Yargıtay Kararı 15. Ceza Dairesi 2011/19091 E. 2013/3921 K. 05.03.2013 T.

YARGITAY KARARI
DAİRE : 15. Ceza Dairesi
ESAS NO : 2011/19091
KARAR NO : 2013/3921
KARAR TARİHİ : 05.03.2013

MAHKEMESİ :Asliye Ceza Mahkemesi
SUÇ : Dolandırıcılık
HÜKÜM : Mahkumiyet

Dosya incelenerek gereği düşünüldü;
Dolandırıcılık suçunun oluşabilmesi için; failin bir kimseyi, kandırabilecek nitelikte hileli davranışlarla hataya düşürüp, onun veya başkasının zararına, kendisine veya başkasına yarar sağlaması gerekmektedir. Hile nitelikli bir yalandır. Fail tarafından yapılan hileli davranış belli oranda ağır, yoğun ve ustaca olmalı, sergileniş açısından mağdurun inceleme olanağını ortadan kaldıracak nitelikte bir takım hareketler olmalıdır. Kullanılan hileli davranışlarla mağdur yanılgıya düşürülmeli ve bu yanıltma sonucu yalanlara inanan mağdur tarafından sanık veya bir başkasına haksız çıkar sağlanmalıdır. Hilenin kandırıcı nitelikte olup olmadığı olaysal olarak değerlendirilmeli, olayın özelliği, mağdurun durumu, fiille olan ilişkisi, kullanılan hilenin şekli, kullanılmışsa gizlenen veya değiştirilen belgenin nitelikleri ayrı ayrı nazara alınmalıdır.
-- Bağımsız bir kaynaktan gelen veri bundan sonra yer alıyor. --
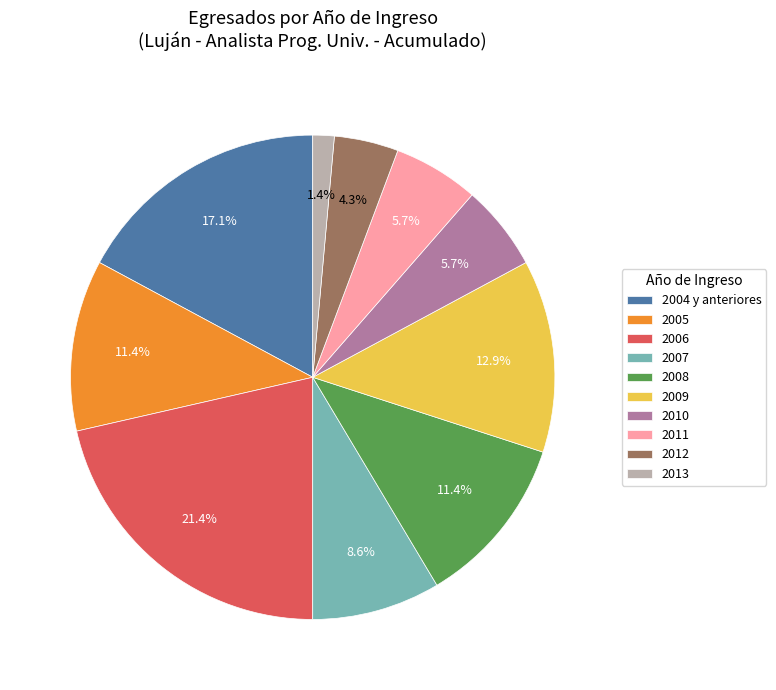

How many segments does this pie chart have?

10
Sanığın, yaşlı bir insan olan şikayetçinin evine gelip, oğlunun bir kavgaya karıştığını ve yaralandığını, karakolda bulunduğunu, para götürülmezse cezaevine alınacağını söyleyip aldatarak şikayetçiden bir miktar para ile altın alması şeklinde gelişen olayda, mahkemenin dolandırıcılık suçunun oluştuğuna yönelik kabulünde bir isabetsizlik görülmemiş olup; sanığın adli sicil kaydında tekerrüre esas mahkumiyeti bulunduğu halde 5237 sayılı TCK.nun 58. maddesinin uygulanmaması aleyhe temyiz bulunmadığından bozma nedeni yapılmamıştır.
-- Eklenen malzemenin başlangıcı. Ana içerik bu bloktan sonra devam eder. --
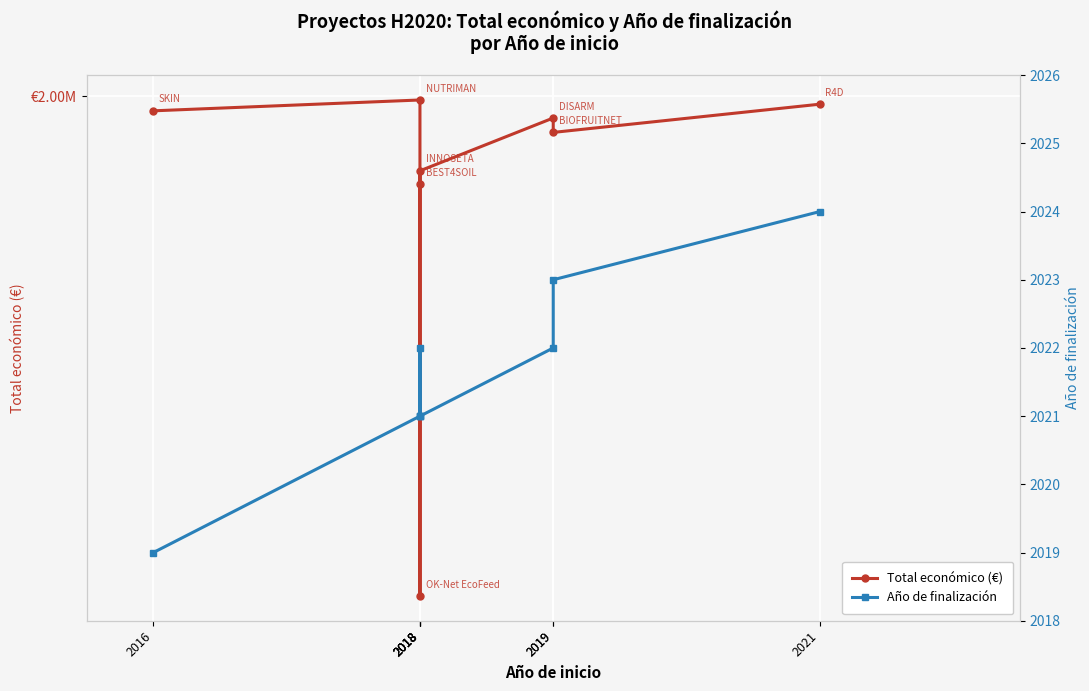

What is the difference between the second highest and second lowest values in the Total económico (€) series?

1547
Yapılan yargılamaya, toplanıp karar yerinde gösterilen delillere, mahkemenin soruşturma sonuçlarına uygun olarak oluşan kanaat ve takdirine, incelenen dosya kapsamına göre yerinde görülmeyen sair temyiz itirazlarının reddine, ancak;
1)Hapis cezası alt sınırdan tayin olunduğu halde ayrıca yasal ve yeterli gerekçe gösterilmeden aynı gerekçeyle adli para cezasına esas alınması gereken tam gün sayısının alt sınırdan uzaklaşılarak tayini suretiyle çelişkiye düşülmesi,
2)Sanık hakkında belirlenen temel gün adli para cezasının, para cezasına çevrilmesi sırasında uygulanan yasa maddesinin gösterilmemesi suretiyle, CMK.nun 232/6.maddesine aykırılık oluşturulması,
3)Adlî para cezası hesaplanırken, cezanın belirlenmesi ve bireyselleştirilmesine yönelik artırma ve indirimlerin gün üzerinden yapılması gerekliliğine uyulmaması,
4) 5237 sayılı Yasa’nın 53.maddesinin 1.fıkrasının (c) bendinde yer alan kendi alt soyu üzerindeki velayet, vesayet ve kayyımlık haklarına ilişkin hak yoksunluğunun, aynı maddenin 3.fıkrasına göre koşullu salıverilmeye kadar uygulanabileceği gözetilmeden yazılı şekilde hüküm kurulması,
Bozmayı gerektirmiş, sanığın temyiz itirazları bu itibarla yerinde görülmüş olduğundan hükmün bu sebeplerden dolayı 5320 sayılı yasanın 8/1.maddesi gereğince uygulanması gereken 1412 sayılı CMUK.nun 321.maddesi uyarınca BOZULMASINA, ancak yeniden duruşma yapılmasını gerektirmeyen bu hususların aynı kanunun 322.maddesi uyarınca düzeltilmesi mümkün bulunduğundan, hükmün 1.bendindeki “25 gün karşılığı adli para cezası” yerine “5 gün karşılığı adli para cezası ile cezalandırılmasına”, 2.bendindeki “250,00 TL adli para cezası” yerine “TCK.nun 52/4 maddesi gereğince bir gün karşılığı 20,00 TL’den olmak üzere 2 gün karşılığı 40,00 TL adli para cezasıyla cezalandırılmasına”, 5237 sayılı Kanunun 53.maddesinin uygulanmasına ilişkin bölüme “53.maddenin 3.fıkrası uyarınca 1.fıkrasının (c) bendinde yer alan kendi alt soyu üzerindeki velayet, vesayet ve kayyımlık haklarından koşullu salıverilme tarihine, 1.fıkrada yazılı diğer haklardan cezanın infazı tamamlanıncaya kadar yoksun bırakılmasına” ibareleri eklenmesi suretiyle sair yönleri usul ve yasaya uygun bulunan hükmün DÜZELTİLEREK ONANMASINA, 05.03.2013 tarihinde oybirliğiyle karar verildi.